While much ink has been spent, computer time logged and pundit talk devoted to specifics in the budget proposed by Paul Ryan and embraced by Mitt Romney, we would like to take a step back and look at the broader implications of what the Ryan-Romney fiscal philosophy would do.
While people of goodwill may respectfully argue whether converting Medicare to a voucher system is more Randian or Thomist and whether a lower tax on capital gains is an exercise in subsidiarity or not, two things are undeniable about the Ryan-Romney plan: Its overall aim is to dramatically cut government spending and reshape the tax code. At the heart of that plan is an understanding of the purpose of government that is incompatible with the evolution in Catholic understanding of government and the common good.
In a series of letters to Congress this spring, the U.S. bishops said the Ryan budget failed a basic test of morals, using words like "unfair," "unjust and wrong" to describe its various proposals.
Rank-and-file Catholics agree, according to polling by Robert P. Jones of the Public Religion Research Institute. According to Jones:
- Sixty-nine percent of Catholics believe the government should do more to reduce the gap between the rich and the poor.
- Sixty percent of Catholics agree that the growing deficit is a critical issue that needs addressing, but 65 percent say deficit reduction should not be achieved by cutting federal dollars to social programs for the poor.
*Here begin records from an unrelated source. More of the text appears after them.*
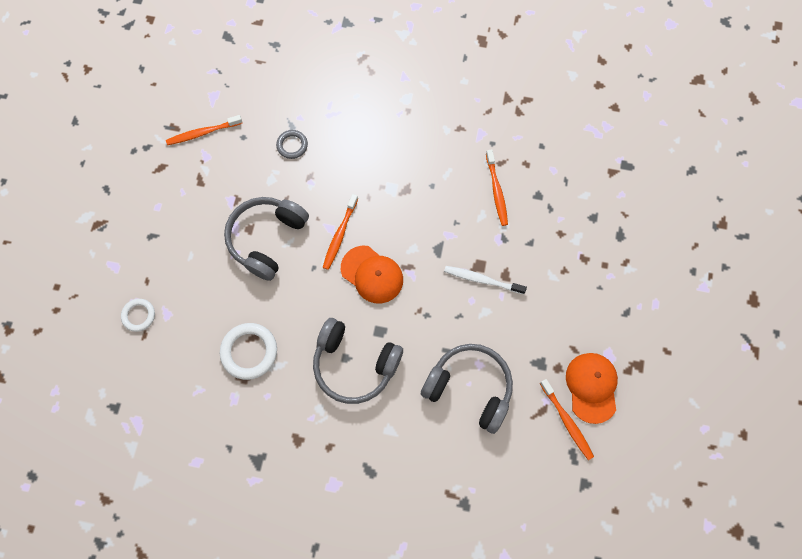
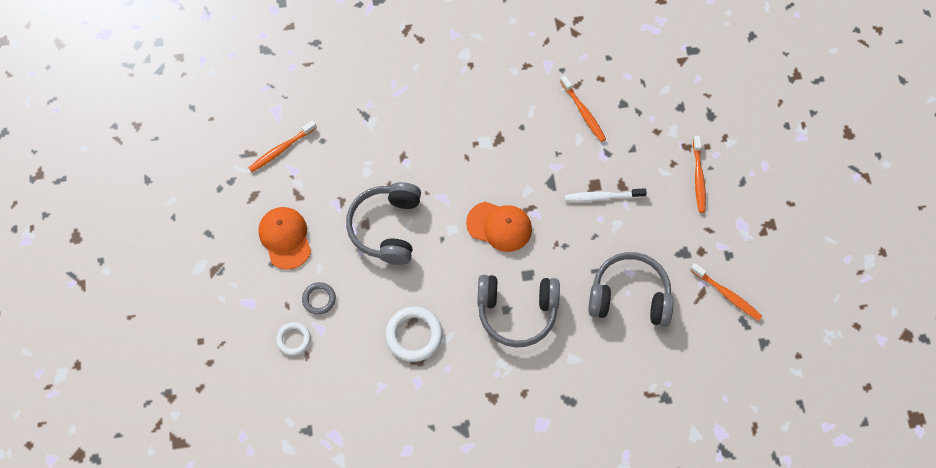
camera: 20 degrees left, 5 degrees down
grey ring [276,130,308,159] -> grey ring moved to [302,282,336,315]
orange toothbrush [322,194,358,270] -> orange toothbrush moved to [693,136,706,213]
orange cap [566,353,618,424] -> orange cap moved to [258,207,311,270]

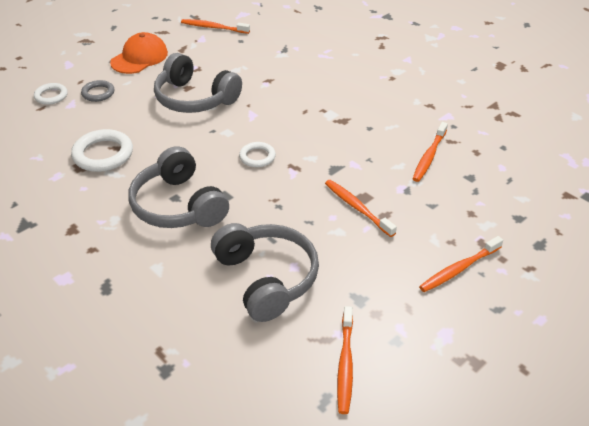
camera: 55 degrees right, 25 degrees down
grey headphones [346,182,421,265] -> grey headphones turned 120 degrees counterclockwise [154,53,242,113]
orange cap [466,202,532,252] -> white ring [239,142,276,167]
white toothbrush [565,188,647,202] -> orange toothbrush [325,180,397,237]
- Seventy-three percent believe the deficit should be cut by raising taxes on Americans making more than $1 million a year.
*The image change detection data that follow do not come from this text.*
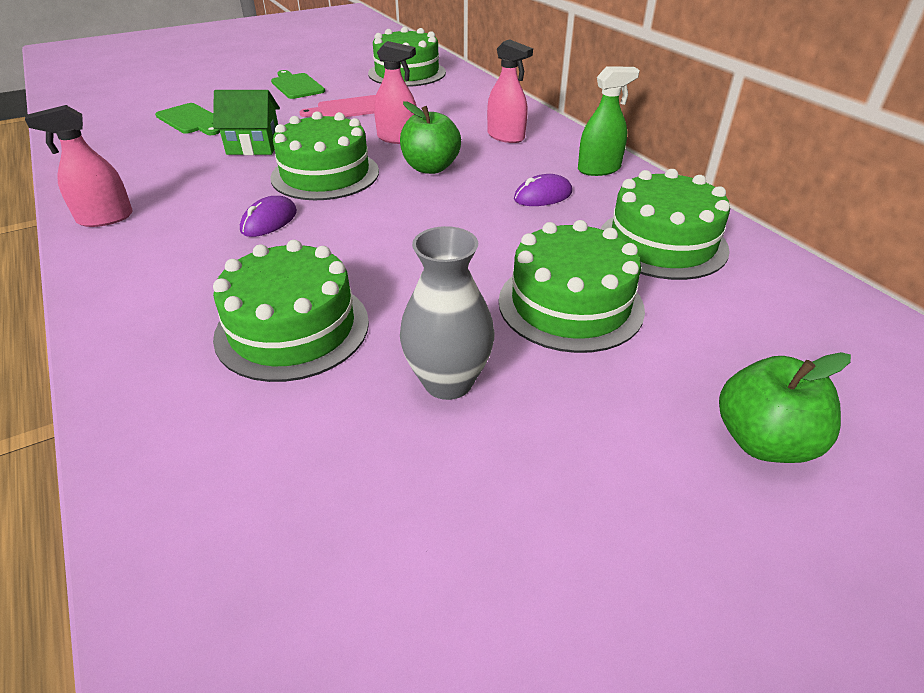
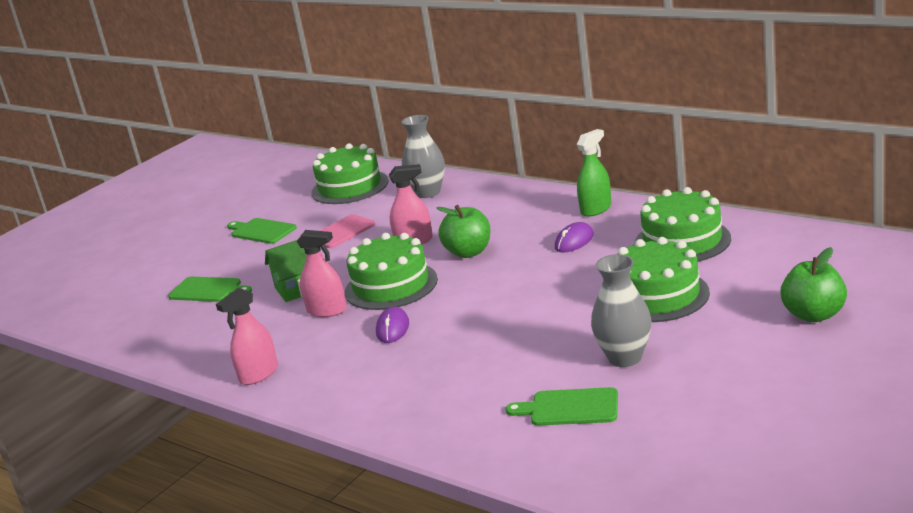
camera: 20 degrees left, 15 degrees down
green cake [213,240,369,382] -> none
pink spray bottle [487,39,533,143] -> pink spray bottle moved to [297,230,347,317]
none -> grey vase [402,115,445,198]
none -> green cutting board [506,387,618,426]

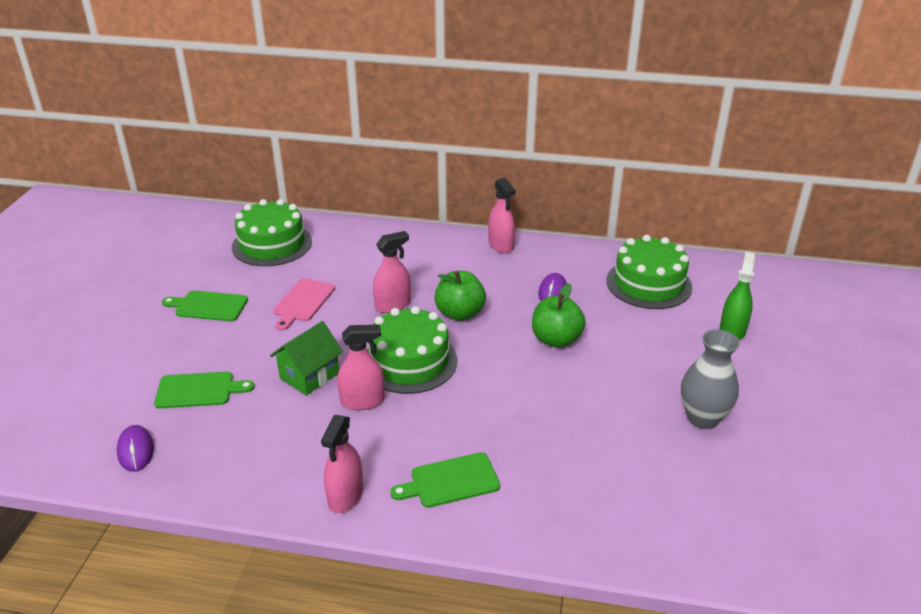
camera: 30 degrees left, 10 degrees up
purple mouse [376,307,409,343] -> purple mouse moved to [117,425,154,472]
grey vase [402,115,445,198] -> none
green cutting board [506,387,618,426] -> green cutting board moved to [390,452,500,508]
green spray bottle [577,129,612,217] -> green spray bottle moved to [719,252,756,340]
green cake [618,237,710,322] -> none
green apple [780,247,847,322] -> green apple moved to [532,283,586,348]
none -> pink spray bottle [488,178,516,253]

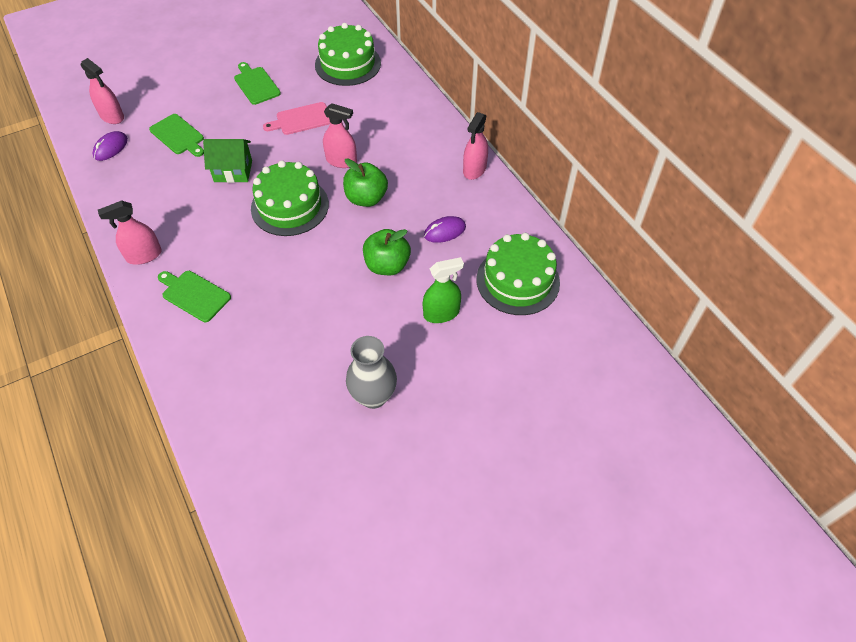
camera: 50 degrees right, 20 degrees up
pink spray bottle [337,325,385,410] -> pink spray bottle moved to [81,58,124,124]
green spray bottle [719,252,756,340] -> green spray bottle moved to [423,257,464,323]

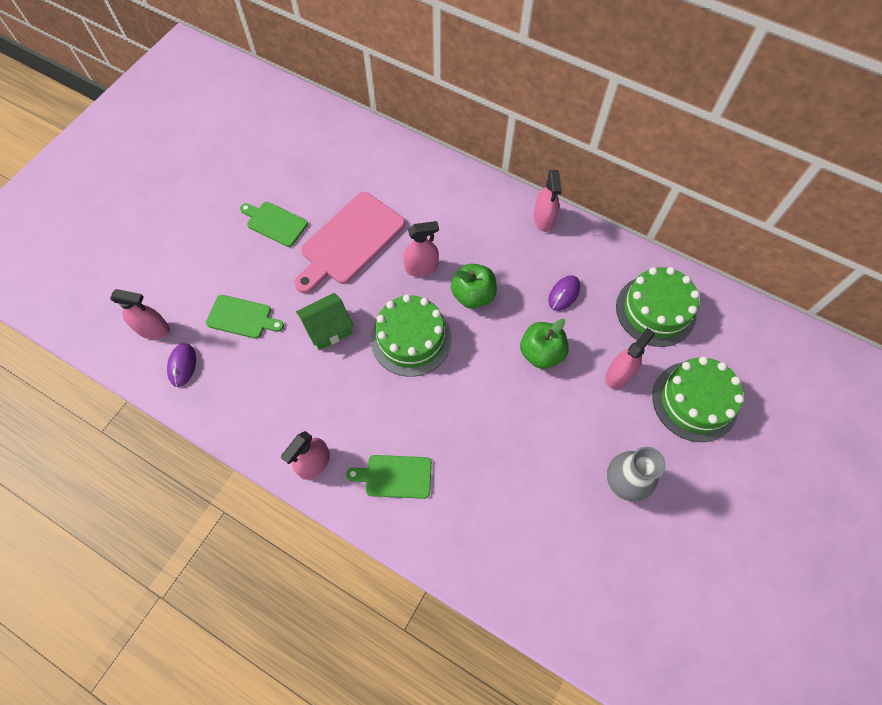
camera: 30 degrees left, 10 degrees up
pink cutting board [263,102,330,135] -> pink cutting board [294,192,405,293], size x1.77
green cake [315,23,381,86] -> green cake moved to [652,357,744,442]
green spray bottle [423,257,464,323] -> pink spray bottle [605,328,655,389]

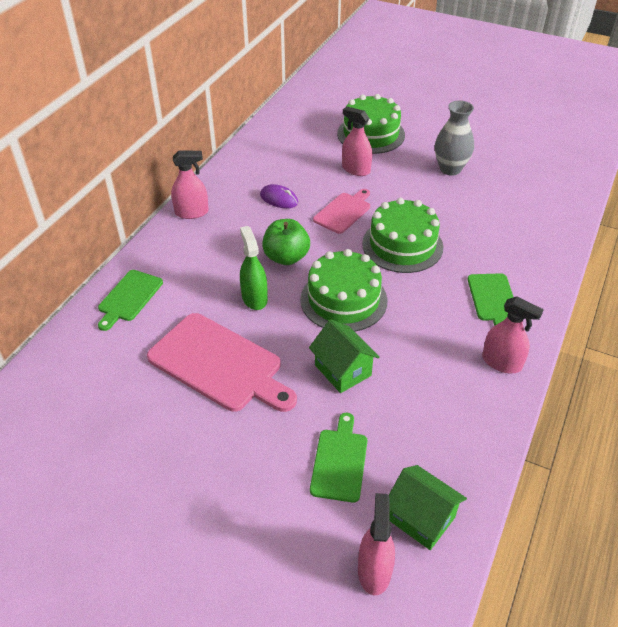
camera: 95 degrees left, 20 degrees down
purple mouse [167,343,196,387] -> green house [388,465,467,550]
green cutting board [240,202,308,247] -> green cutting board moved to [98,270,163,331]
pink spray bottle [403,221,439,277] -> green spray bottle [240,226,268,310]
green apple [520,319,569,369] -> pink cutting board [313,189,370,234]
green cake [616,267,700,347] -> green cake moved to [362,198,443,273]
- Fifty-five percent say tax breaks for large corporations should be eliminated.
The polling data show Catholics have been imbued with the major tenets of more than 100 years of social teaching. Another way of explaining that phenomenon might be to say that Catholics have thoroughly interiorized the balance between individual and community responsibility, or subsidiarity and solidarity.
Thus, Pope Benedict XVI writes: "Solidarity is first and foremost a sense of responsibility on the part of everyone with regard to everyone, and it cannot therefore be merely delegated to the State" and "Every Christian is called to practice this charity, in a manner corresponding to his vocation and according to the degree of influence he wields in the pólis. This is the institutional path -- we might also call it the political path -- of charity, no less excellent and effective than the kind of charity which encounters the neighbor directly, outside the institutional mediation of the pólis."
Two of the best thinkers today on Catholic social teaching, subsidiarity and solidarity are Jana Bennett, associate professor of theological ethics at the University of Dayton, and Meghan Clark, an assistant professor of theology and religious studies at St. John's University in New York. Their writing appears on the website catholicmoraltheology.com.
Quoting Pope Pius XI's Quadragesimo Anno, John XXIII's Mater et Magistra and Benedict XVI's Caritas in Veritate, Clark notes, "A distinctive element of Catholic social thought is that the community and the government have ... a responsibility to create the necessary conditions for human flourishing."
She says, "The principle of subsidiarity is about the well-ordered society directed towards the common good and this requires the state, individuals, institutions, civil organizations and churches all work together in civil society."
Bennett writes, "In Catholic social teaching it is recognized that quite simply there are some things we can do better together than we can separately. Individual charity is great -- like donating the $5 to the mother next door who needs some Tylenol for her crying baby. But an individual can't offer something even close to approximating SNAP or the VA hospital system."
She says, "Individual charity is essential, and Pope Benedict clearly acknowledges and supports that. But when governments are acting on behalf of the poor in society, they are not doing so out of a notion of the virtue of charity primarily, but rather the virtue of justice."
At the heart of the war of words we will hear over the next few weeks about the budget, deficit and taxes is this question: What do you want government to do?
No program, government or private, will be perfectly free of waste and inconsistencies. Nor would we suggest that government look to any single religious tradition or denomination for its social program. Governments don't work out of sacred texts, but we hope they aspire to achieving justice. The value of a Catholic disposition toward what government should do lies in its inherent concern for other, its communitarian inclinations. All of that leads to an understanding that ultimately the kind of government to which we give assent is inseparable from who we are and the way we relate to each other, including the least of those among us.